Sewist Alexis Bailey began creating her Fibr & Cloth Studio kits that include a curated selection of notions ideal for hand sewing, after going on an overseas trip and missing her craft. Looking at a knitting kit, she realized she could create something similar for other makers like her who needed a portable project. The kits sell out almost as soon as she can get them into her shop.
Of course, hand stitching lends a unique specialness to a project that is hard to get when you sew by machine, and is certainly absent in ready-to-wear garments. “I like to think of hand sewing sort of like your own handwriting,” Stocker says. “The spacing of the stitches, the cadence of your movements. All unique to you and you alone. When you look at a vintage piece, a quilt, a garment, for example, it’s the hand stitches you see in it that make you look more closely at it. The sewer’s handwriting.”
Louisa Owen Sonstroem has pursued advanced coursework in pattern making and fashion design from FIT and spent years working in technical design at Macy’s, where she also ran a mending workshop for employees. She now does technical design for Eileen Fisher. Soenstroem’s love of hand sewing led her to create a 200-page hand-bound book on the topic called Hand Sewing Clothing: A Guide. When she released it in January of this year, she wasn’t sure how it would be received.
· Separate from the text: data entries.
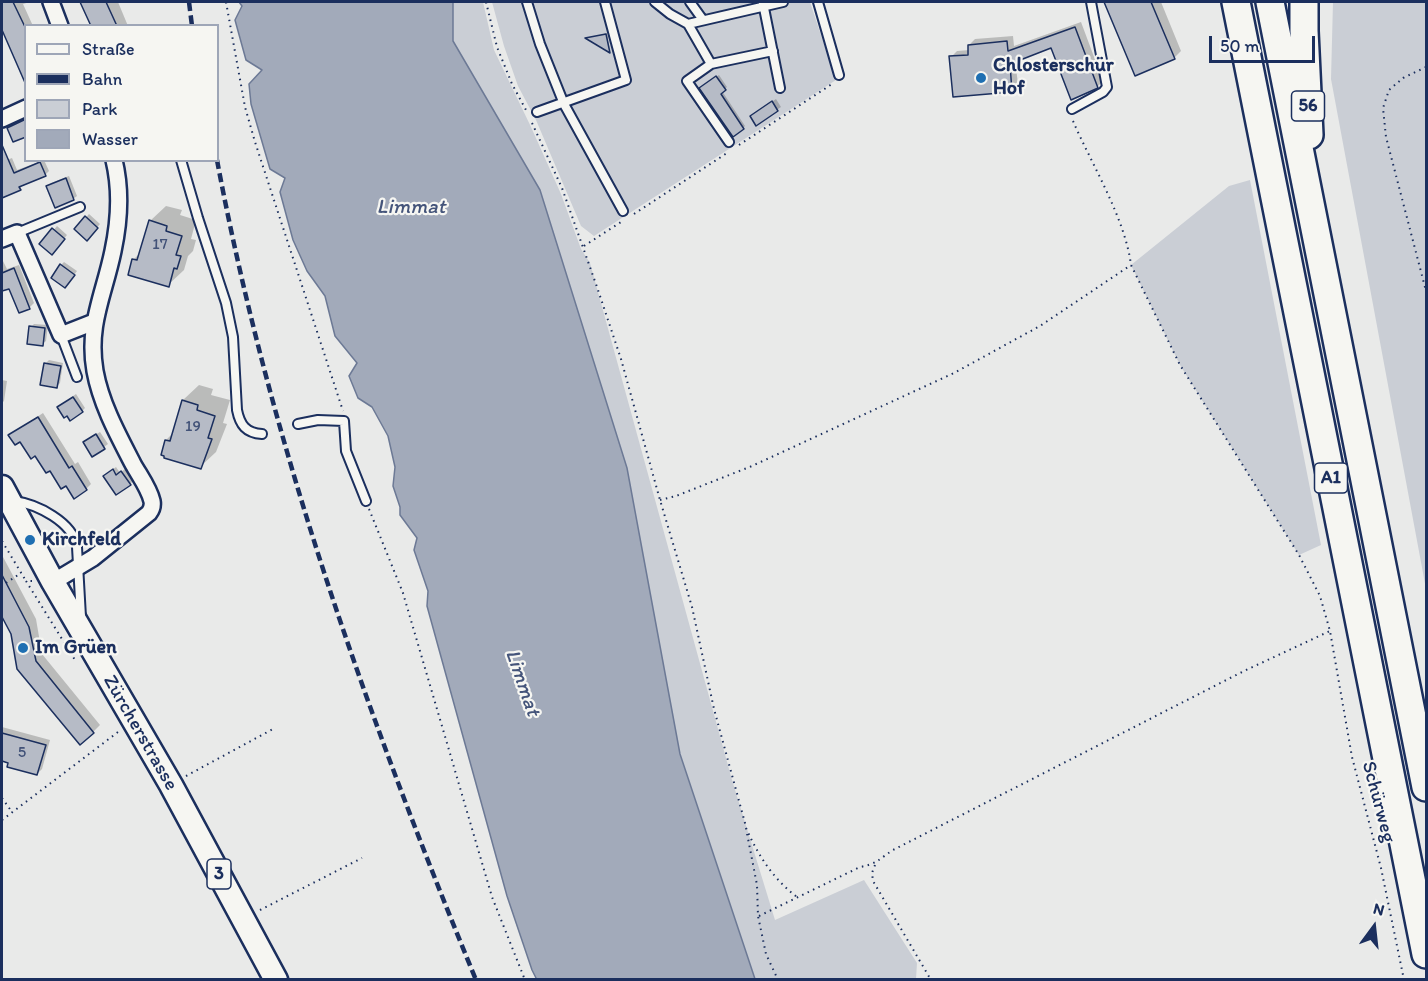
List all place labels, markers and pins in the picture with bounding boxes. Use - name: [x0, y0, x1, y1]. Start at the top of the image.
- place label: Chlosterschür Hof: [993, 54, 1114, 101]
- marker: Chlosterschür Hof: [974, 71, 988, 85]
- place label: Kirchfeld: [42, 528, 121, 552]
- marker: Kirchfeld: [23, 533, 37, 547]
- place label: Im Grüen: [35, 636, 117, 660]
- marker: Im Grüen: [16, 641, 30, 655]

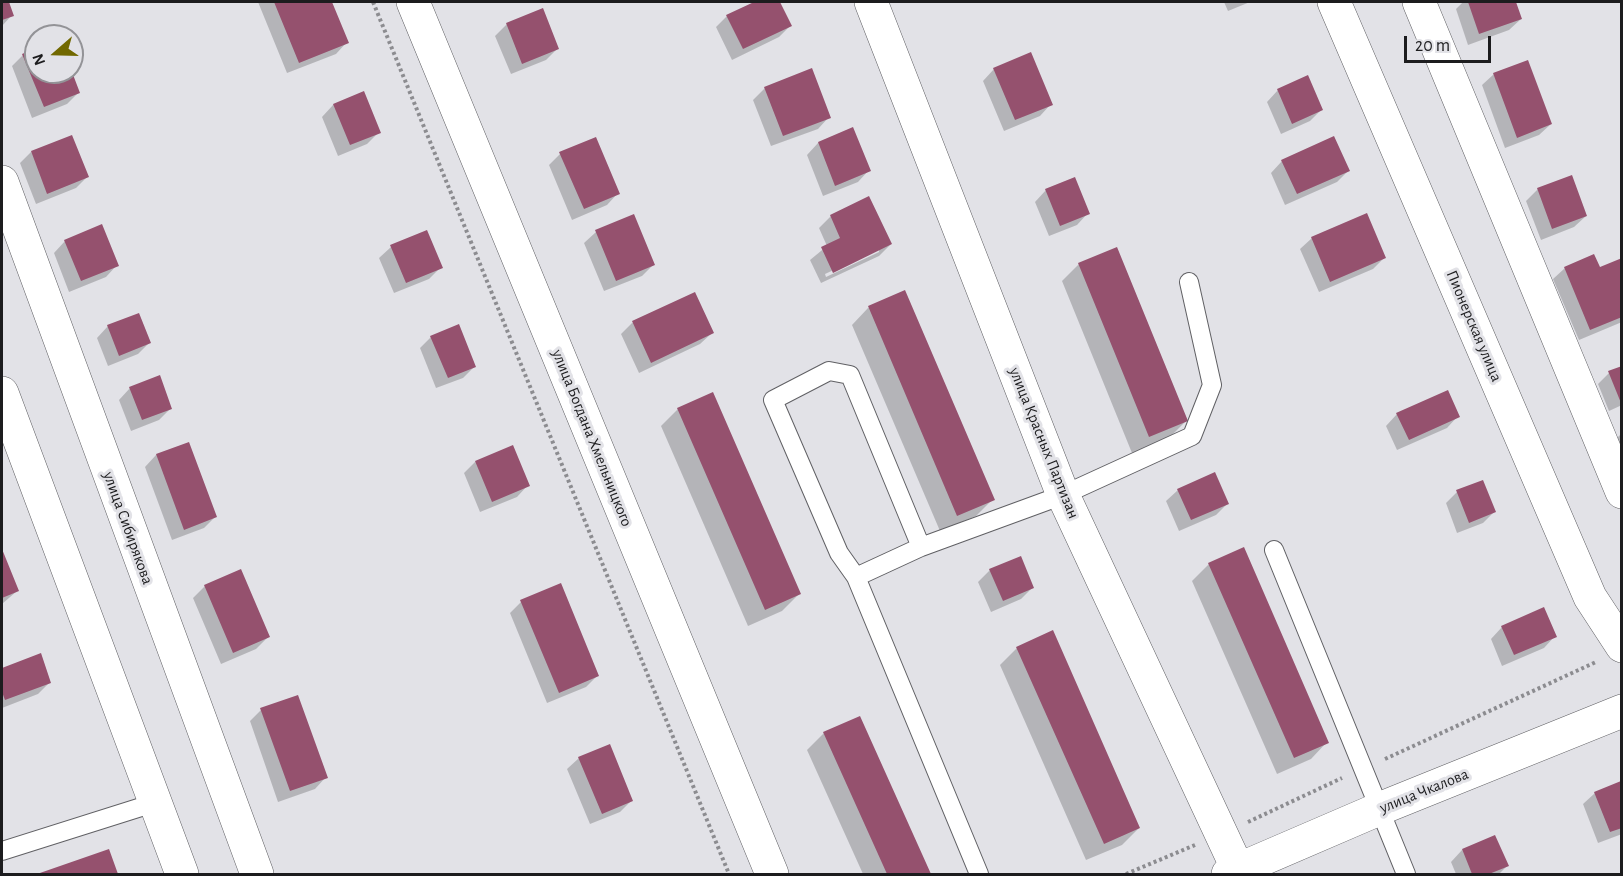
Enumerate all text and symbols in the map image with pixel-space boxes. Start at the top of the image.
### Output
north arrow [24,24,84,84]
scale bar [1407,24,1494,62]
text: 20 m [1415,37,1450,55]
text: N [30,52,48,67]
street label: Пионерская улица [1442,267,1506,385]
street label: улица Богдана Хмельницкого [548,347,636,529]
street label: улица Красных Партизан [1005,365,1083,521]
street label: улица Сибирякова [99,469,157,587]
street label: улица Чкалова [1377,764,1471,818]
“I feared no one would jump for the idea of slowly stitching clothes. But from the moment I posted about the project on Instagram, enthusiasm grew,” she says. “Partly, I was discovering a hand-sewing community that already existed. But I also believe that it is a movement and that it’s growing.”
“In a moment when so many people yearn for slowness and individual empowerment, hand sewing clothing seems to be a rallying point.”
Sonstroem’s book sold out (in just 19 minutes, she says) and there’s now a waitlist of over 350 people eager to get a copy of the next printing.
Before COVID, Sonstroem taught hand sewing classes at Blue, the Tatter Textile Library in Brooklyn that hosts a wide variety of stitching classes. (Woodyard taught there, too.) When the pandemic hit everything went online and even more stitchers were able to access instruction from home. Hand sewing classes, books, patterns, and kits struck a chord during this stressful year, one that these makers hope continues. The benefits are far-reaching.
“I encourage people to hand sew for 15 minutes a day as a way to ground themselves and reconnect to their body,” says Woodyard. “Hand sewing can be extremely therapeutic. My tag line is ‘remember what your hands can do’ as a reminder to others, and myself, what humans are capable of creating with our bodies and simple tools.”